How to run this example?

What is this tool?

This tool is a tool for generating statistics about a time-interval sequence database, as used by algorithms such as FastTIRP and VertTIRP.

What is the input?

The input is a sequence database.

A time-interval sequence database is a set of sequences, where each sequence contains multiple events. Each event is represented by a time interval, that is a start time and an end time. In other words, each event has a duration.

For example, here is a picture of a time interval sequence database containing three sequences, here called S1, S2 and S3:.

time interval sequence database

The first sequence (S1) indicates that an event of type C started at time 8 and ended at time 11, that an event of type A started at time 8 and ended at time 12, and an event of type B started at time 10 and ended at time 12.

The second sequence (S2) indicates that an event of type C started at time 8 and ended at time 12, that an event of type A started at time 10 and ended at time 16, and an event of type B started at time 15 and ended at time 18.

The third sequence (S3) indicates that an event of type C started at time 10 and ended at time 16, that an event of type A started at time 15 and ended at time 19, an event of type B started at time 14 and ended at time 16, and another event of type B started at time 14 and ended at time 19.

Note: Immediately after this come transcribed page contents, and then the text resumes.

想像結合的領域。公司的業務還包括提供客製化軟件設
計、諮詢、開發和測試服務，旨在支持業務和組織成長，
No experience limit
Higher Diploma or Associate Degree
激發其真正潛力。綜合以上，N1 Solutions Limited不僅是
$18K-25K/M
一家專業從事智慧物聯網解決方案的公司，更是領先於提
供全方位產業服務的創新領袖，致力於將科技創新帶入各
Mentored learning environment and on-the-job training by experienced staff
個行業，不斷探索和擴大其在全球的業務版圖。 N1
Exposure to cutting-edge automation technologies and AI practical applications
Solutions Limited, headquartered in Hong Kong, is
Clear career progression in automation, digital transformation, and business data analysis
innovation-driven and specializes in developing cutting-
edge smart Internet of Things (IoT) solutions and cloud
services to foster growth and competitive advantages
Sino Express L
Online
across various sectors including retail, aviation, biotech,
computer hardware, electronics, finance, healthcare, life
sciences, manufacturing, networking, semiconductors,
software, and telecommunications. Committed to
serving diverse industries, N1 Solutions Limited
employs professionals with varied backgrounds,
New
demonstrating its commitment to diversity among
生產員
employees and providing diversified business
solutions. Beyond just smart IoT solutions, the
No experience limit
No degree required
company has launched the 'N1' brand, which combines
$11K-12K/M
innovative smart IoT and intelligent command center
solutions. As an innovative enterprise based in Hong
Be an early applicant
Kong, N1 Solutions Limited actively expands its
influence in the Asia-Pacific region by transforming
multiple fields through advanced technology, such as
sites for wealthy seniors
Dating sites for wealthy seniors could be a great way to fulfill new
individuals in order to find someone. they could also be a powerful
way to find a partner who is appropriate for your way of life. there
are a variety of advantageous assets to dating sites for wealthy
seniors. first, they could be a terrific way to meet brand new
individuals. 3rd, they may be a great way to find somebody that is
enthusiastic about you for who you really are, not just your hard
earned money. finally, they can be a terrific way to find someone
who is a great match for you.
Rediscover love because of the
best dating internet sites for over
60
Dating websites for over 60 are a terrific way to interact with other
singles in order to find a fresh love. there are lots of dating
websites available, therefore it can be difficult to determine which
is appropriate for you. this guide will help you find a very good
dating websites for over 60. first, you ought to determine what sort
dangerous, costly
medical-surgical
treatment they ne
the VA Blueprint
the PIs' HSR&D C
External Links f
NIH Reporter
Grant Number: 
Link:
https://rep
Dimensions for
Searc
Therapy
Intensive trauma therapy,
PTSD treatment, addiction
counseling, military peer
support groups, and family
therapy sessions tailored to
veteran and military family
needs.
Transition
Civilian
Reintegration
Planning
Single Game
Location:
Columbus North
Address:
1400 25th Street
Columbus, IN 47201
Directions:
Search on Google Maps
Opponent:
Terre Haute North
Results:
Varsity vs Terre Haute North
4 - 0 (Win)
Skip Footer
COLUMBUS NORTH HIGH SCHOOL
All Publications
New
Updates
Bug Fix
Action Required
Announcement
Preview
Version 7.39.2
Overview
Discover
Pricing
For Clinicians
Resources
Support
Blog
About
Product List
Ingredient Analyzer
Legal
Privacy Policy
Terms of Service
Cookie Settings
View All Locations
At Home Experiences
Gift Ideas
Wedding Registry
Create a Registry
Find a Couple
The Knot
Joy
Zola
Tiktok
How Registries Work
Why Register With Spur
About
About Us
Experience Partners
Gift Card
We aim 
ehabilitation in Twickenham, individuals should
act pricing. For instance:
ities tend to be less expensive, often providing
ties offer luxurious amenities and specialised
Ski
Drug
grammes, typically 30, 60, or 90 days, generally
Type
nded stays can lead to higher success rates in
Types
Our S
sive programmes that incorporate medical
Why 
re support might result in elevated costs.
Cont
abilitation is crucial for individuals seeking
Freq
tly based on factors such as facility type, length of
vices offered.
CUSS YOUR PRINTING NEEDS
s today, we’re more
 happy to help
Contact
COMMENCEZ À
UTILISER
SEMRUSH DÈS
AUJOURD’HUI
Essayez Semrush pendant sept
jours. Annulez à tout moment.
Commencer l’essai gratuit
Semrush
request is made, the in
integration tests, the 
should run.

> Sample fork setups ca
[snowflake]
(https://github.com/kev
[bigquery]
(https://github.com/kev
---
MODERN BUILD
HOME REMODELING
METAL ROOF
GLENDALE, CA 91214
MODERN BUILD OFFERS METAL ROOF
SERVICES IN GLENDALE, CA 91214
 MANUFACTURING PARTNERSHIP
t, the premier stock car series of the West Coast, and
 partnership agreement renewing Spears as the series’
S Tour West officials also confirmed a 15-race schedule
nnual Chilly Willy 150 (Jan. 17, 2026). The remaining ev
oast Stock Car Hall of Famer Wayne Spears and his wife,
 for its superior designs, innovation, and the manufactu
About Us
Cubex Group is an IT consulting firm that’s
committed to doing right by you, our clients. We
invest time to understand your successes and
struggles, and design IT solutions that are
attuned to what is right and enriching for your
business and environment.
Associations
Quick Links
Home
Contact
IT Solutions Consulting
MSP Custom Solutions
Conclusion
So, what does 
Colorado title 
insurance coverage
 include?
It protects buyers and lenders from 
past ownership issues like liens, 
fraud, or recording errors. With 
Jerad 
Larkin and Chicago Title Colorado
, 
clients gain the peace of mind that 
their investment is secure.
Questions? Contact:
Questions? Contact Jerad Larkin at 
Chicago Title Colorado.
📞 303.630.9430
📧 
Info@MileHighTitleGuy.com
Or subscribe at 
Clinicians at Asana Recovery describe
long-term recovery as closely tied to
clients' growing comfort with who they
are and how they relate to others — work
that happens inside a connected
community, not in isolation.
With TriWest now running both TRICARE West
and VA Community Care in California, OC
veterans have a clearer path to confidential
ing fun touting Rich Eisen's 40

Time interval sequence databases can be used inmany applications. For example, it can be used to encode data about daily activities (A = having a meeting, B = making a phone call, C = eating).

The above example is provided in the file test.csv of the SPMF distribution. The content is as follows:

8,12,1;10,12,2;8,11,3;
8,12,3;10,16,1;15,18,2;
10,16,3;14,19,2;15,19,1;14,16,2;

In this format, each event type is an integer (A = 1, B = 2, C =3).

Then, each line is a sequence. This file has three lines and thus three sequences.

In a sequence (line), each event is represented using the format X,Y,Z; where X is the start time, Y is the end time, and Z is the event type.

For instance, the first line indicates that an event of type 1 (which was called A in the above example) has started at time 8 and ended at time 12, that an event of type 2 (which was called B in the above example) started at time 10 and ended at time 12, and that an event of type 3 (called C in the above example) started at time 8 and ended at time 11. The other lines follow the same format.

What is the output?

The output is statistics about the database. For example, if we use the tool on the previous database given as example, we get the following statistics:

============= Interval sequence database stats- STATS =============
Dataset: C:\Users\Phil\Desktop\test_files\test.csv
Number of sequences: 3
Number of distinct event types: 3
Number of time intervals: 9
Average duration of time intervals: 3.9 standard deviation: 1.374772708486752 variance: 1.8900000000000001
Average number of time intervals per sequence: 3.0
=============================================================